If you deposit those payments into an account earning 8%, what will the future value be in 10 years?
What will the future value be if you opening the account with $1,000 today, and then make the $100 deposits at the end of each year?

76. Ex 10 & 11 Page 180
The Maybe Pay Life Co. is trying to sell you an investment policy that will pay you and your heirs $25,000 per year for ever. If the required return on this investment is 7.2 percent, how much will you pay for the policy?
Suppose a sales associate told you the policy costs $375,000. at what rate would this be a fair deal?

77. Ex 15 Page 180
Barcian Credit Crop. Wants to earn an effective annual return on its consumer loans of 16 percent per year. The bank uses daily compounding on its loans. What interest rate the bank required by law to report to potential borrowers? Explain why this rate is misleading to an uninformed borrower?

78. Ex 22 Page 181
Friendly Quick Loans, Inc., offers you “three for four or 1 knock on your door”. This means you get $3 today and repay $4 when you get your paycheck in one week (or else). What’s the effective annual return Friendly’s earns on this lending business? If you were brave enough to ask, what APR would Friendly’s say you were paying?

79. Ex 30 Page 182
You are looking at an investment that has an effective annual rate of 17 percent. What is the effective monthly return?

80. Ex 32 Page 182
You are planning to save for your retirement over the next 30 years. To do this, you will invest $700 a month in a stock account and $300 a month in a bond account. The return of the stock account is expected to be 11 percent, and the bond account will pay 6 percent. When you retire you will combine your money into an account with 9 percent return. How much can you withdraw each month from your account assuming a 25-year withdraw period?

81. Ex 35 Page 182
Suppose an investment offers to triple your money in 12 months. What rate of return per quarter are you being offered?

82. Ex 36 Page 182
You’ve just joined the investment banking firm of Dewey, Cheatum, and Howe. They’ve offered you two different salary arrangements. You can have $95,000 per year for the next two years, or you can have $70,000 per year for the next two years, along with $45,000 signing bonus today. The bonus is paid immediately, and the salary is paid at the end of each year. If the interest rate is 10 percent compounded monthly, which do you prefer?

83. Ex 38 Page 183
Your job pays you only once a year for all the work you did over the previous 12 months. Today, December 31, you just received your salary of $50,000 and you plan to spend all of it.
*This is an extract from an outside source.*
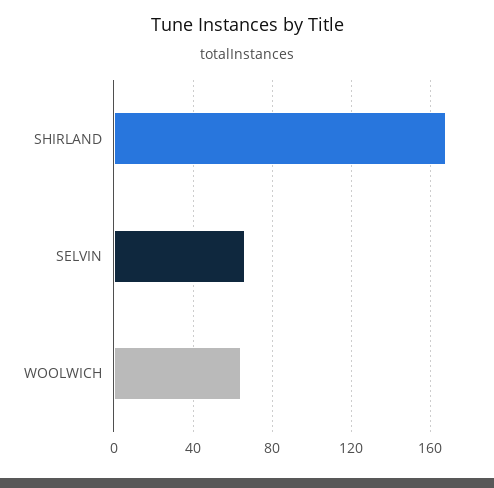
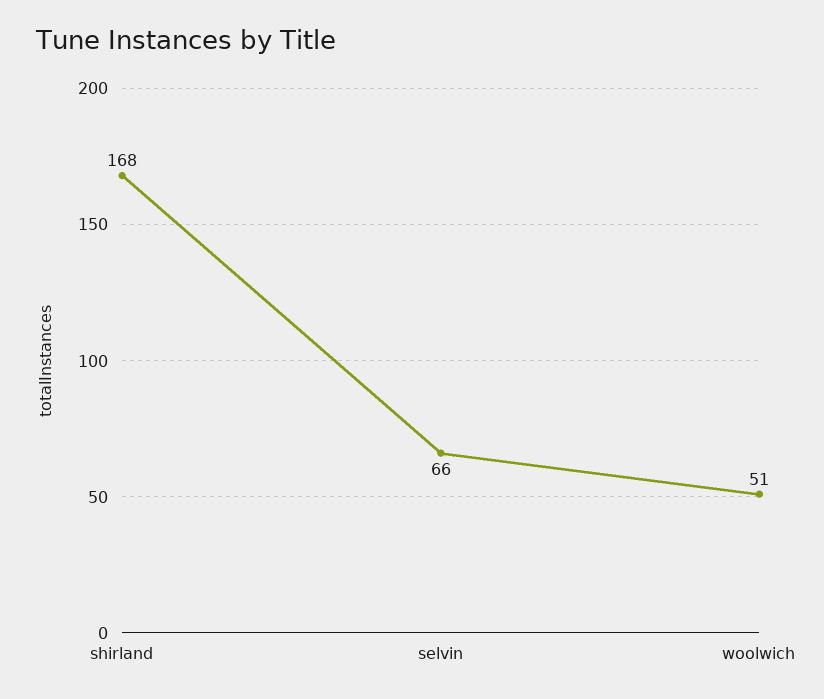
WOOLWICH: 65 -> 51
However, you want to start saving for retirement beginning next year. You have decided that one year from today you will begin depositing 5 percent of your annual salary in an account that will earn 11 percent per year. Your salary will increase at 4 percent per year throughout your career. How much money will you have on the date of your retirement 40 years from today?